Parfois, ce dont je me souviens, c'est d'une scène avant la fin qui me fait penser que l'auteur aurait dû clore l'histoire à ce moment-là. Je pense maintenant au film What Remains of the Day. A M. Stevens qui regarde Miss Kenton s'éloigner, sans lui avoir dit ce que j'attends depuis plus de deux heures. La pluie lave la nuit et le tram s'éloigne, avec elle essayant de retenir ses larmes. Il n'est pas libre, ce souvenir. Il pèse sur ma mémoire et me ramène à cet après-midi de février où j'ai quitté ma patrie.

Il y a ceux qui détestent leur pays d'origine parce qu'il les a forcés à partir.
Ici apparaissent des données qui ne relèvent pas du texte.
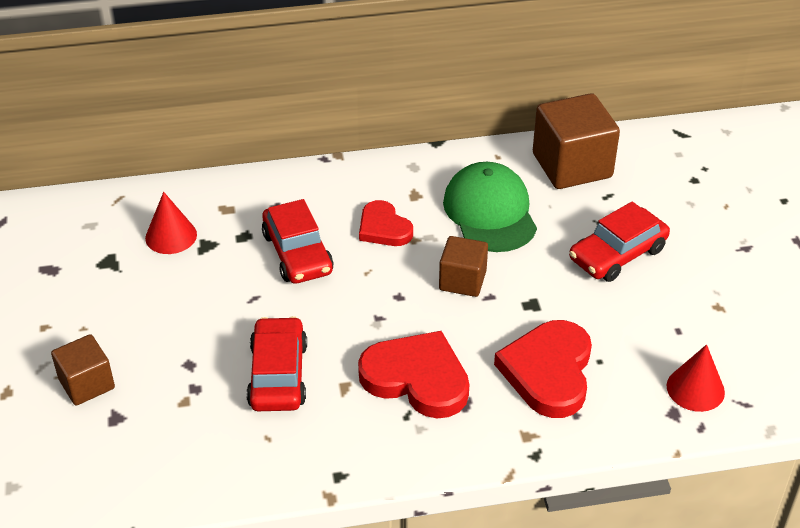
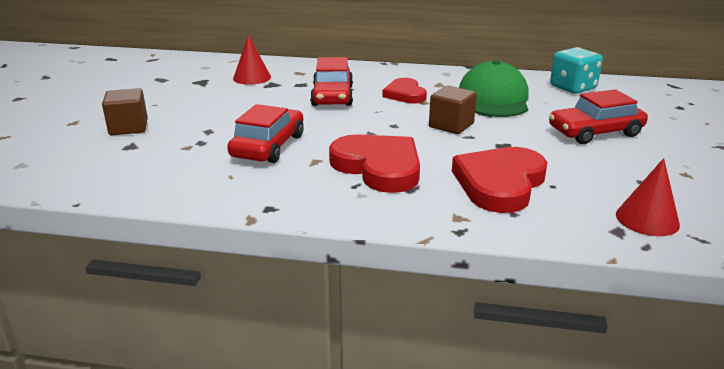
camera: 20 degrees right, 15 degrees down
(572, 165) = (572, 88): brown cube -> turquoise dice

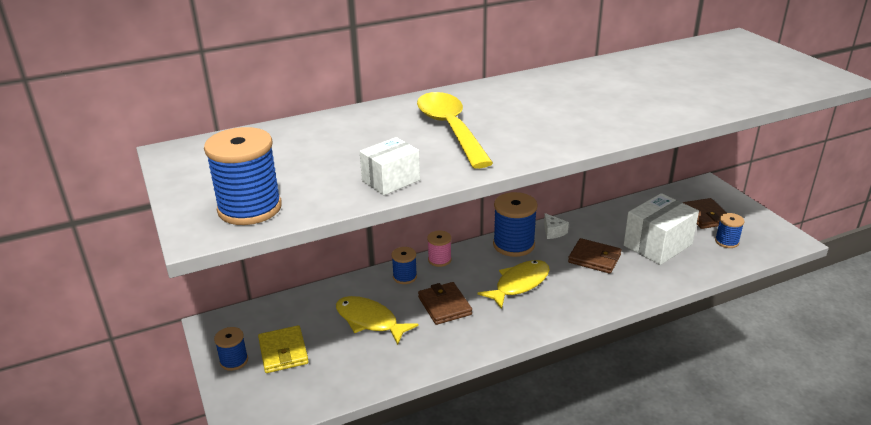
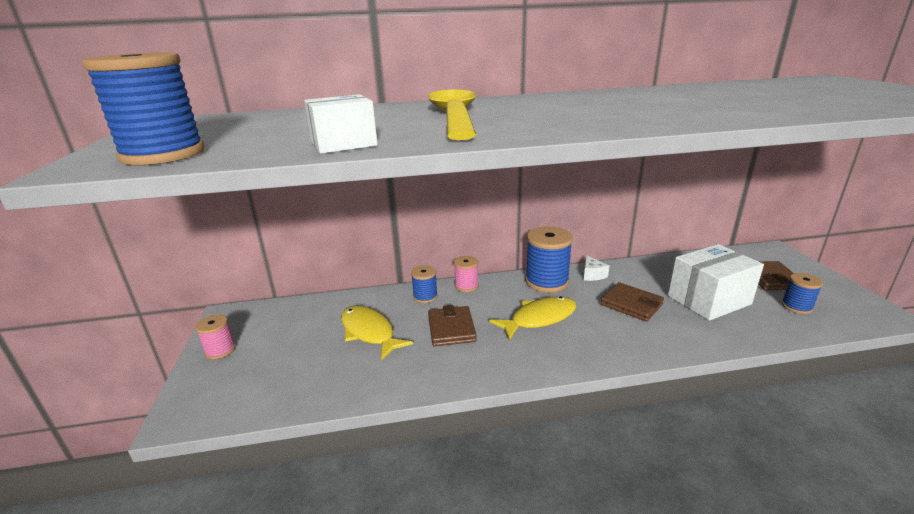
camera: 15 degrees right, 5 degrees down
(234, 361) = (220, 350): blue spool -> pink spool
(283, 352) = (270, 349): yellow wallet -> none

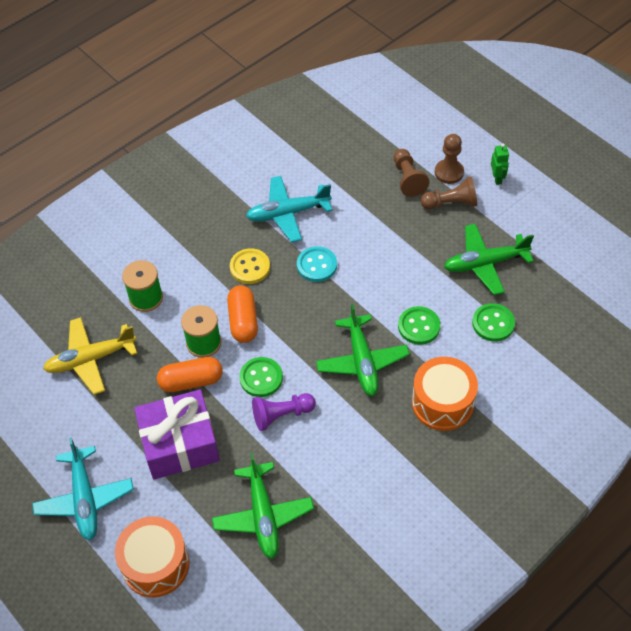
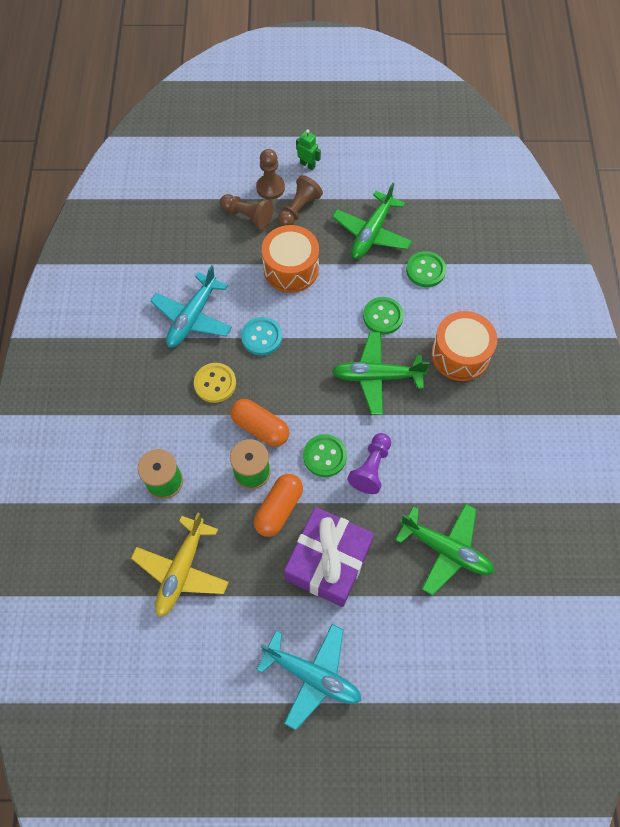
camera: 50 degrees left, 10 degrees up
(155, 564) = (420, 663): orange drum -> orange drum (291, 269)
(362, 361) = (377, 376): green plane -> green plane turned 150 degrees clockwise

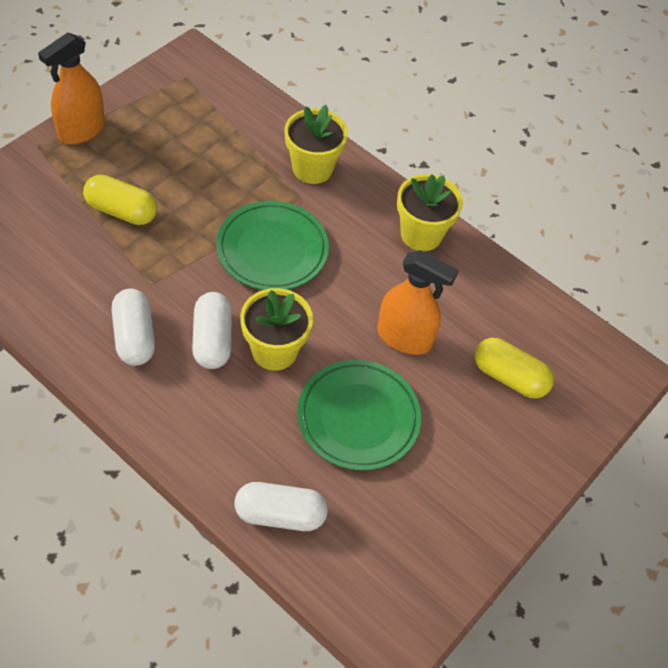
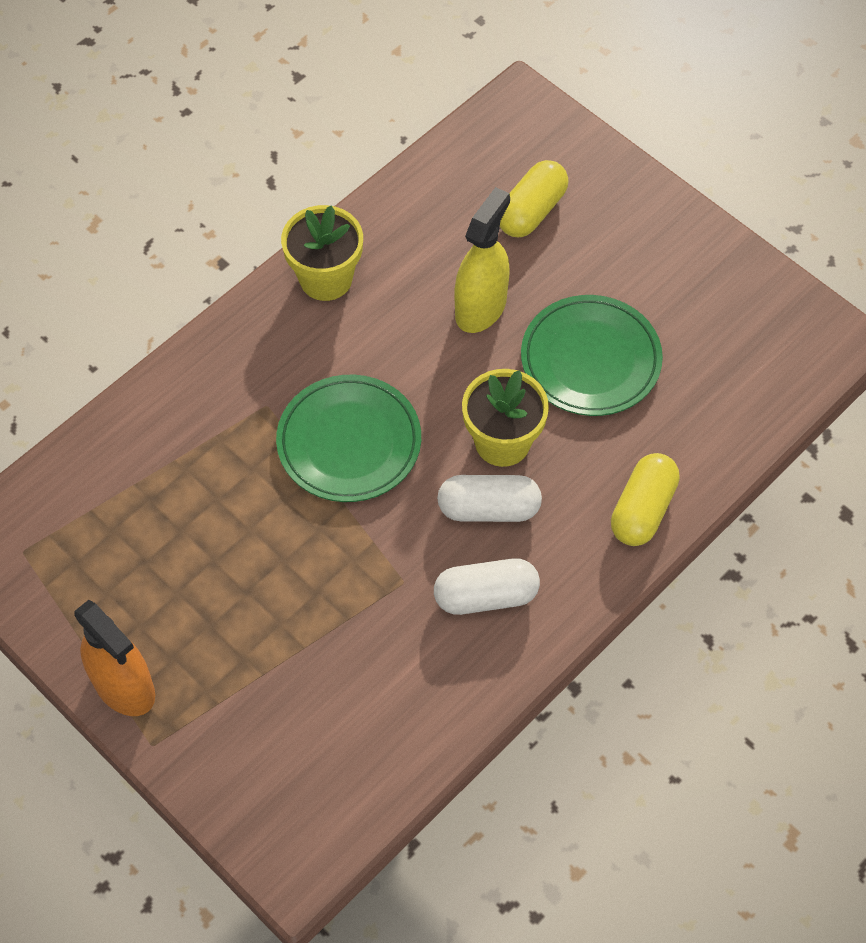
camera: 80 degrees left, 5 degrees up
(121, 211) = (280, 623): yellow capsule -> yellow capsule (642, 510)
(280, 514) = (713, 439): white capsule -> none
(312, 168) = (211, 393): yellow flower pot -> none
(404, 337) = (480, 308): orange spray bottle -> yellow spray bottle

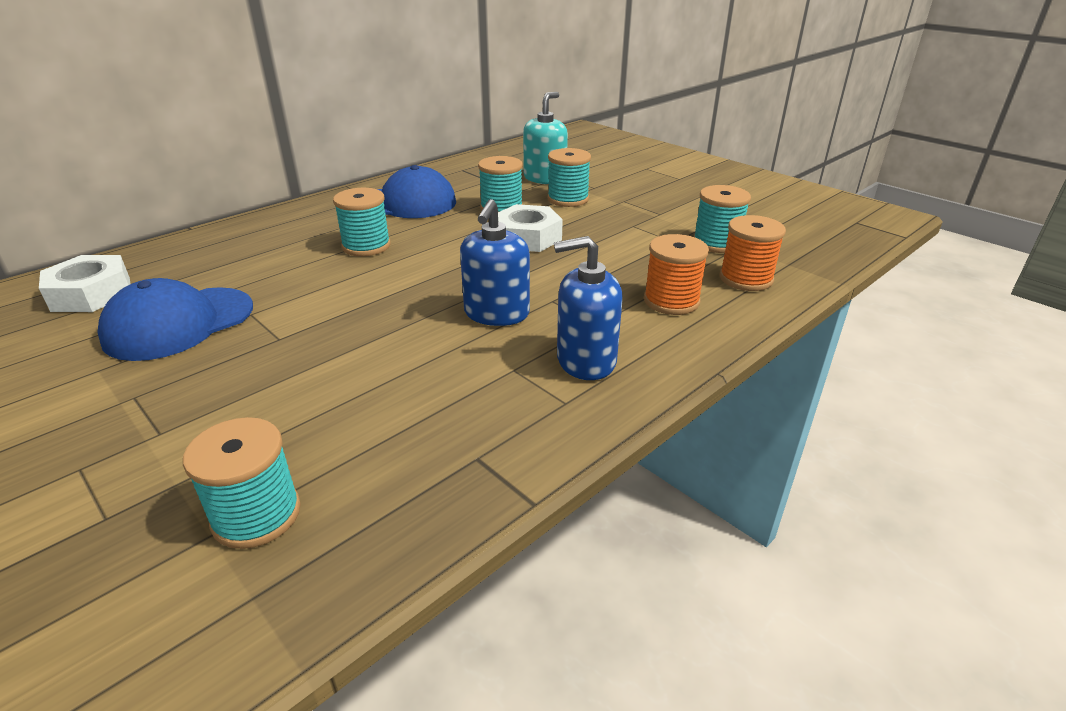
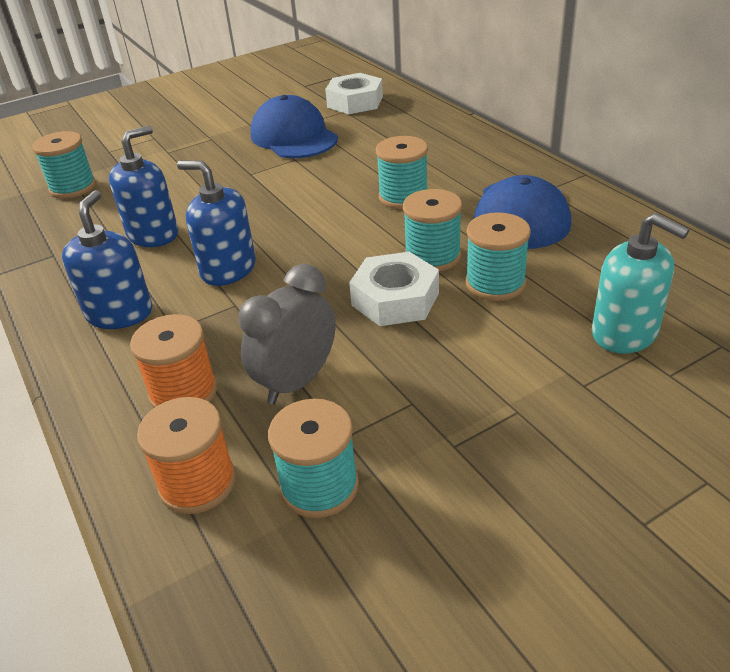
camera: 105 degrees right, 5 degrees up
(426, 379) = (153, 234): none -> blue soap dispenser
(568, 199) = (526, 348): turquoise spool -> turquoise spool (432, 256)
(635, 260) = (297, 382): none -> grey clock

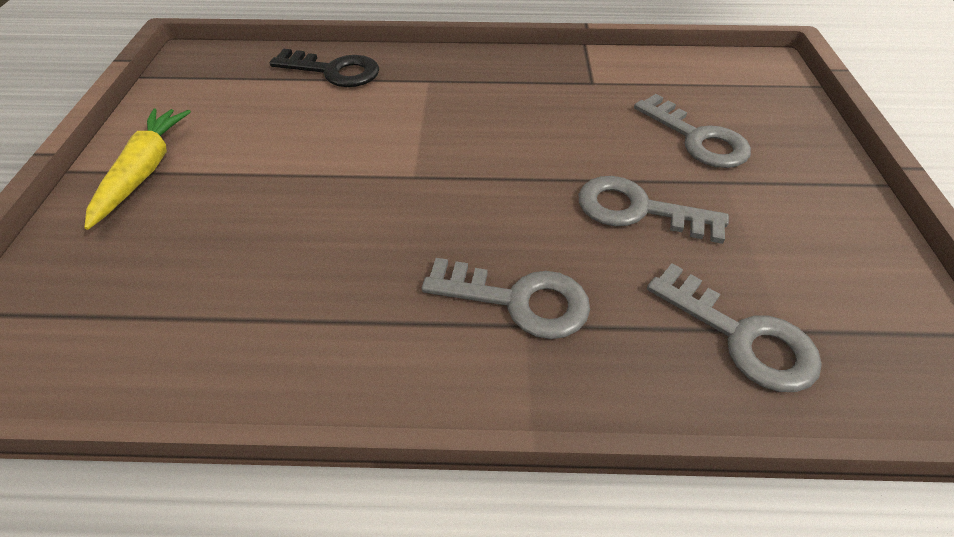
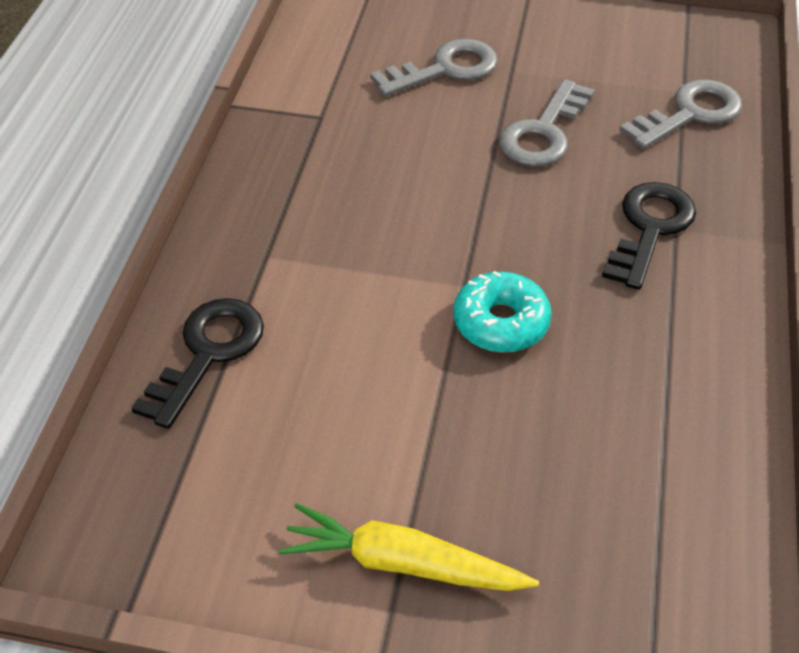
camera: 80 degrees left, 0 degrees up
(372, 200) = (500, 322): none -> turquoise donut
(518, 300) = (650, 229): grey key -> black key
Il y a ceux qui se défoulent sur un tyran, sur la faim ou sur le manque d'opportunités. J'ai quitté mon pays de mon plein gré et, pendant au moins cinq ans, j'ai déversé ma colère sur moi-même. Ne me demandez pas de raconter l'histoire. Les intrigues, comme les fins, je ne m'en souviens presque jamais. Des romans de Pavese, pour ne citer qu'un exemple, je ne retiens qu'une poignée d'images. Celle d'un jeune homme qui revient dans la maison de son père avec une personne rencontrée en prison. Des filles sauvages, des enfants nus, une chambre pleine de pommes. Celle d'un garçon qui travaille comme aide sur un camion et qui se réchauffe les doigts au cognac avant de jouer de la guitare. Celle de jeunes gens qui font la fête sur une colline et qui se rendent chez l'un d'entre eux dans un village de montagne. Celle d'une femme qui retourne dans sa ville à l'âge adulte et rejoint une guilde où une autre tente de se suicider. Comme le dit à un moment l'homme qui l'accompagne : "Les villes vieillissent, comme les femmes". Des images, des phrases, des personnages, presque jamais d'intrigue.

Mais je me souviens de Peter Orner : "L'intrigue, c'est le murmure de mes parents qui se disputent au milieu de la nuit. Ma mère essayant de calmer mon père en vain. Cette ligne de lumière, le murmure trop strident de la mère. Le grognement de mon père : "Qu'ils nous entendent, que tous les putains de gens de la ville nous entendent". Parce que c'est ce que sont les intrigues : une boucle éternellement répétée avec sa charge trompeuse de sens. Un bruit assourdissant qui court là où la musique ou le silence devraient courir. C'est peut-être pour cela que je choisis des romans qui ne sont qu'une succession de fragments, ceux qui, selon Adolfo Couve, font la grande littérature. Des images à porter au fil des jours comme une armure. Des phrases que nous répétons dans notre tentative infructueuse de conjurer la mort. Des éclairs pour tenter de nous éclairer de l'intérieur. Des intrigues et des dénouements dont je ne me souviens même pas dans les épisodes de ma vie. Probablement parce que la vie est un long méandre qui fait qu'il est impossible de savoir quand quelque chose commence ou quand cela se termine et que toutes nos actions sont en quelque sorte entrelacées. La chose la plus proche d'une fin a été de voir ma mère pleurer cet après-midi de février à l'aéroport, alors que je me précipitais vers la porte d'embarquement sans avoir le temps de la consoler. Il y a eu cette première fin dont je souffre encore et qui vaut, pour sa part de douleur, chacune des autres que j'ai oubliées.